* YOUR INSTRUCTIONS:
Which lines of the data hold the word "return"? Copy all of them.

* DATA EXTRACTS:
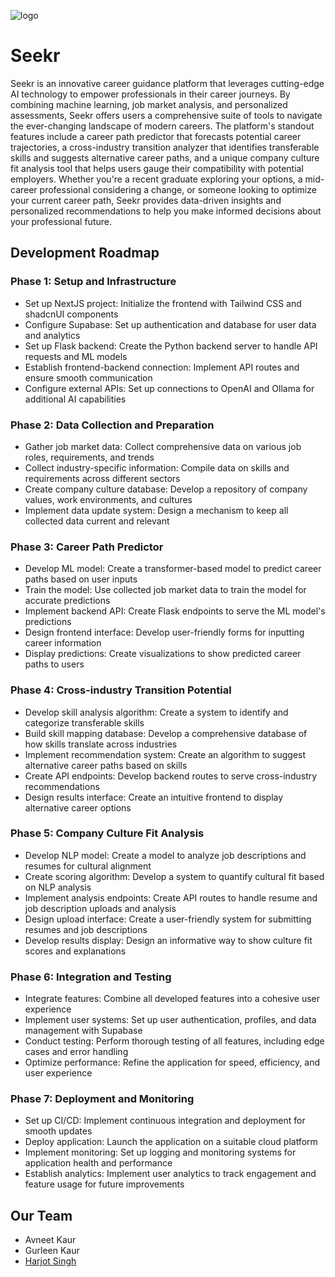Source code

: ![logo](https://github.com/user-attachments/assets/756f5b19-53be-4635-97ad-77b5e9c53d8d)

# Seekr

Seekr is an innovative career guidance platform that leverages cutting-edge AI technology to empower professionals in their career journeys. By combining machine learning, job market analysis, and personalized assessments, Seekr offers users a comprehensive suite of tools to navigate the ever-changing landscape of modern careers. The platform's standout features include a career path predictor that forecasts potential career trajectories, a cross-industry transition analyzer that identifies transferable skills and suggests alternative career paths, and a unique company culture fit analysis tool that helps users gauge their compatibility with potential employers. Whether you're a recent graduate exploring your options, a mid-career professional considering a change, or someone looking to optimize your current career path, Seekr provides data-driven insights and personalized recommendations to help you make informed decisions about your professional future.

## Development Roadmap

### Phase 1: Setup and Infrastructure

- Set up NextJS project: Initialize the frontend with Tailwind CSS and shadcnUI components
- Configure Supabase: Set up authentication and database for user data and analytics
- Set up Flask backend: Create the Python backend server to handle API requests and ML models
- Establish frontend-backend connection: Implement API routes and ensure smooth communication
- Configure external APIs: Set up connections to OpenAI and Ollama for additional AI capabilities

### Phase 2: Data Collection and Preparation

- Gather job market data: Collect comprehensive data on various job roles, requirements, and trends
- Collect industry-specific information: Compile data on skills and requirements across different sectors
- Create company culture database: Develop a repository of company values, work environments, and cultures
- Implement data update system: Design a mechanism to keep all collected data current and relevant

### Phase 3: Career Path Predictor

- Develop ML model: Create a transformer-based model to predict career paths based on user inputs
- Train the model: Use collected job market data to train the model for accurate predictions
- Implement backend API: Create Flask endpoints to serve the ML model's predictions
- Design frontend interface: Develop user-friendly forms for inputting career information
- Display predictions: Create visualizations to show predicted career paths to users

### Phase 4: Cross-industry Transition Potential

- Develop skill analysis algorithm: Create a system to identify and categorize transferable skills
- Build skill mapping database: Develop a comprehensive database of how skills translate across industries
- Implement recommendation system: Create an algorithm to suggest alternative career paths based on skills
- Create API endpoints: Develop backend routes to serve cross-industry recommendations
- Design results interface: Create an intuitive frontend to display alternative career options

### Phase 5: Company Culture Fit Analysis

- Develop NLP model: Create a model to analyze job descriptions and resumes for cultural alignment
- Create scoring algorithm: Develop a system to quantify cultural fit based on NLP analysis
- Implement analysis endpoints: Create API routes to handle resume and job description uploads and analysis
- Design upload interface: Create a user-friendly system for submitting resumes and job descriptions
- Develop results display: Design an informative way to show culture fit scores and explanations

### Phase 6: Integration and Testing

- Integrate features: Combine all developed features into a cohesive user experience
- Implement user systems: Set up user authentication, profiles, and data management with Supabase
- Conduct testing: Perform thorough testing of all features, including edge cases and error handling
- Optimize performance: Refine the application for speed, efficiency, and user experience

### Phase 7: Deployment and Monitoring

- Set up CI/CD: Implement continuous integration and deployment for smooth updates
- Deploy application: Launch the application on a suitable cloud platform
- Implement monitoring: Set up logging and monitoring systems for application health and performance
- Establish analytics: Implement user analytics to track engagement and feature usage for future improvements

## Our Team

- Avneet Kaur
- Gurleen Kaur
- [Harjot Singh](https://harjot.pro)
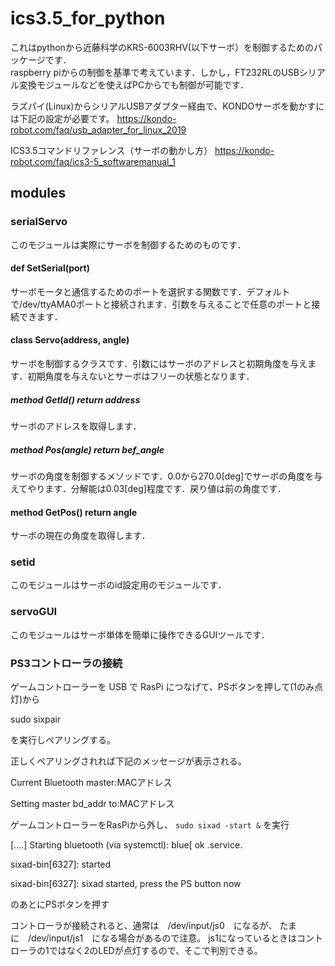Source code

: # ics3.5_for_python

これはpythonから近藤科学のKRS-6003RHV(以下サーボ）を制御するためのパッケージです．  
raspberry piからの制御を基準で考えています．しかし，FT232RLのUSBシリアル変換モジュールなどを使えばPCからでも制御が可能です．

ラズパイ(Linux)からシリアルUSBアダプター経由で、KONDOサーボを動かすには下記の設定が必要です。
https://kondo-robot.com/faq/usb_adapter_for_linux_2019

ICS3.5コマンドリファレンス（サーボの動かし方）
https://kondo-robot.com/faq/ics3-5_softwaremanual_1

## modules
### serialServo
 このモジュールは実際にサーボを制御するためのものです．

#### def SetSerial(port)  
サーボモータと通信するためのポートを選択する関数です．デフォルトで/dev/ttyAMA0ポートと接続されます．引数を与えることで任意のポートと接続できます．

#### class Servo(address, angle)
サーボを制御するクラスです．引数にはサーボのアドレスと初期角度を与えます．初期角度を与えないとサーボはフリーの状態となります．
##### method GetId() return address
サーボのアドレスを取得します．

##### method Pos(angle) return bef_angle
サーボの角度を制御するメソッドです．0.0から270.0[deg]でサーボの角度を与えてやります．分解能は0.03[deg]程度です．戻り値は前の角度です．

#### method GetPos() return angle
サーボの現在の角度を取得します．

### setid
このモジュールはサーボのid設定用のモジュールです．

### servoGUI
このモジュールはサーボ単体を簡単に操作できるGUIツールです．


### PS3コントローラの接続
ゲームコントローラーを USB で RasPi につなげて、PSボタンを押して(1のみ点灯)から

sudo sixpair

を実行しペアリングする。

正しくペアリングされれば下記のメッセージが表示される。 

Current Bluetooth master:MACアドレス

Setting master bd_addr to:MACアドレス

ゲームコントローラーをRasPiから外し、
`sudo sixad -start &`
を実行

[....] Starting bluetooth (via systemctl): blue[ ok .service.

sixad-bin[6327]: started

sixad-bin[6327]: sixad started, press the PS button now

のあとにPSボタンを押す

コントローラが接続されると、通常は　/dev/input/js0　になるが、
たまに　/dev/input/js1　になる場合があるので注意。
js1になっているときはコントローラの1ではなく2のLEDが点灯するので、そこで判別できる。
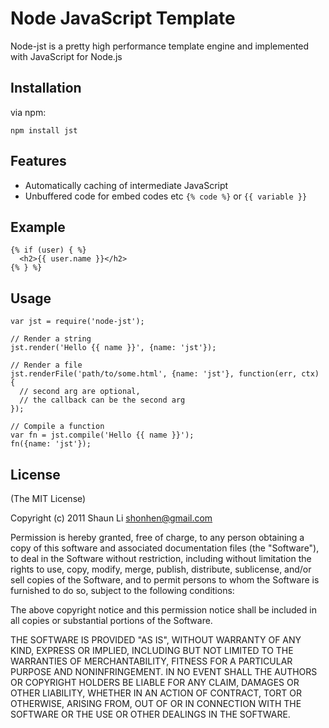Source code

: # Node JavaScript Template

 Node-jst is a pretty high performance template engine and implemented with JavaScript for Node.js

## Installation

via npm:

    npm install jst

## Features

  * Automatically caching of intermediate JavaScript
  * Unbuffered code for embed codes etc `{% code %}` or `{{ variable }}`

## Example

    {% if (user) { %}
      <h2>{{ user.name }}</h2>
    {% } %}

## Usage

    var jst = require('node-jst');

    // Render a string
    jst.render('Hello {{ name }}', {name: 'jst'});

    // Render a file
    jst.renderFile('path/to/some.html', {name: 'jst'}, function(err, ctx) {
      // second arg are optional,
      // the callback can be the second arg
    });

    // Compile a function
    var fn = jst.compile('Hello {{ name }}');
    fn({name: 'jst'});

## License 

(The MIT License)

Copyright (c) 2011 Shaun Li <shonhen@gmail.com>

Permission is hereby granted, free of charge, to any person obtaining a copy
of this software and associated documentation files (the "Software"), to deal
in the Software without restriction, including without limitation the rights
to use, copy, modify, merge, publish, distribute, sublicense, and/or sell
copies of the Software, and to permit persons to whom the Software is
furnished to do so, subject to the following conditions:

The above copyright notice and this permission notice shall be included in
all copies or substantial portions of the Software.

THE SOFTWARE IS PROVIDED "AS IS", WITHOUT WARRANTY OF ANY KIND, EXPRESS OR
IMPLIED, INCLUDING BUT NOT LIMITED TO THE WARRANTIES OF MERCHANTABILITY,
FITNESS FOR A PARTICULAR PURPOSE AND NONINFRINGEMENT. IN NO EVENT SHALL THE
AUTHORS OR COPYRIGHT HOLDERS BE LIABLE FOR ANY CLAIM, DAMAGES OR OTHER
LIABILITY, WHETHER IN AN ACTION OF CONTRACT, TORT OR OTHERWISE, ARISING FROM,
OUT OF OR IN CONNECTION WITH THE SOFTWARE OR THE USE OR OTHER DEALINGS IN
THE SOFTWARE.

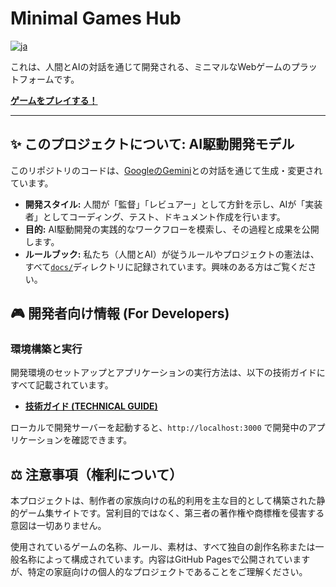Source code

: # Minimal Games Hub

[![ja](https://img.shields.io/badge/lang-ja-blue.svg)](./docs/project-info/setup-log.md)

これは、人間とAIの対話を通じて開発される、ミニマルなWebゲームのプラットフォームです。

**[ゲームをプレイする！](https://ishikawa-taiki.github.io/minimal-games-hub/)**

---

## ✨ このプロジェクトについて: AI駆動開発モデル

このリポジトリのコードは、[GoogleのGemini](https://gemini.google.com/)との対話を通じて生成・変更されています。

-   **開発スタイル:** 人間が「監督」「レビュアー」として方針を示し、AIが「実装者」としてコーディング、テスト、ドキュメント作成を行います。
-   **目的:** AI駆動開発の実践的なワークフローを模索し、その過程と成果を公開します。
-   **ルールブック:** 私たち（人間とAI）が従うルールやプロジェクトの憲法は、すべて[`docs/`](./docs/)ディレクトリに記録されています。興味のある方はご覧ください。

## 🎮 開発者向け情報 (For Developers)

### 環境構築と実行

開発環境のセットアップとアプリケーションの実行方法は、以下の技術ガイドにすべて記載されています。

-   **[技術ガイド (TECHNICAL GUIDE)](./docs/ai-workflow/2-technical-guide.md)**

ローカルで開発サーバーを起動すると、`http://localhost:3000` で開発中のアプリケーションを確認できます。

## ⚖️ 注意事項（権利について）

本プロジェクトは、制作者の家族向けの私的利用を主な目的として構築された静的ゲーム集サイトです。営利目的ではなく、第三者の著作権や商標権を侵害する意図は一切ありません。

使用されているゲームの名称、ルール、素材は、すべて独自の創作名称または一般名称によって構成されています。内容はGitHub Pagesで公開されていますが、特定の家庭向けの個人的なプロジェクトであることをご理解ください。
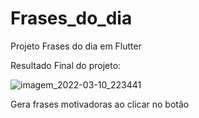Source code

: # Frases_do_dia
Projeto Frases do dia em Flutter

Resultado Final do projeto: 

![imagem_2022-03-10_223441](https://user-images.githubusercontent.com/75454785/157785501-056d4060-c793-4cf4-8145-19348cdd76f5.png)



Gera frases motivadoras ao clicar no botão
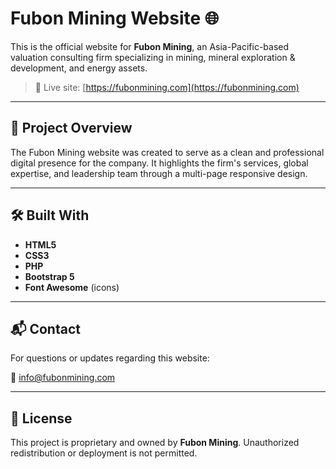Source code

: # Fubon Mining Website 🌐

This is the official website for **Fubon Mining**, an Asia-Pacific-based valuation consulting firm specializing in mining, mineral exploration & development, and energy assets.

> 🔗 Live site: [https://fubonmining.com](https://fubonmining.com)

---

## 📌 Project Overview

The Fubon Mining website was created to serve as a clean and professional digital presence for the company. It highlights the firm's services, global expertise, and leadership team through a multi-page responsive design.

---

## 🛠️ Built With

- **HTML5**
- **CSS3**
- **PHP**
- **Bootstrap 5**
- **Font Awesome** (icons)

---

## 📬 Contact

For questions or updates regarding this website:

📧 [info@fubonmining.com](mailto:info@fubonmining.com)

---

## 📝 License

This project is proprietary and owned by **Fubon Mining**. Unauthorized redistribution or deployment is not permitted.



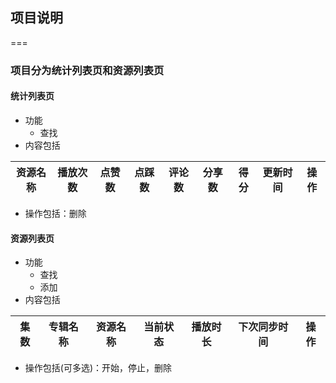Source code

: ## 项目说明
===
### 项目分为统计列表页和资源列表页

#### 统计列表页
* 功能
	* 查找 	
* 内容包括

| 资源名称 | 播放次数| 点赞数 | 点踩数 | 评论数 | 分享数 | 得分 | 更新时间 | 操作
|----|----|----|----|----|----|----|----|----|
* 操作包括：删除

#### 资源列表页
* 功能
	* 查找
	* 添加
* 内容包括

| 集数 | 专辑名称 | 资源名称 | 当前状态 | 播放时长 | 下次同步时间 | 操作
|---|---|---|---|---|---|---

* 操作包括(可多选)：开始，停止，删除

* RESPONSE FOR THIS EXERCISE:
##### method GetId() return address
##### method Pos(angle) return bef_angle
#### method GetPos() return angle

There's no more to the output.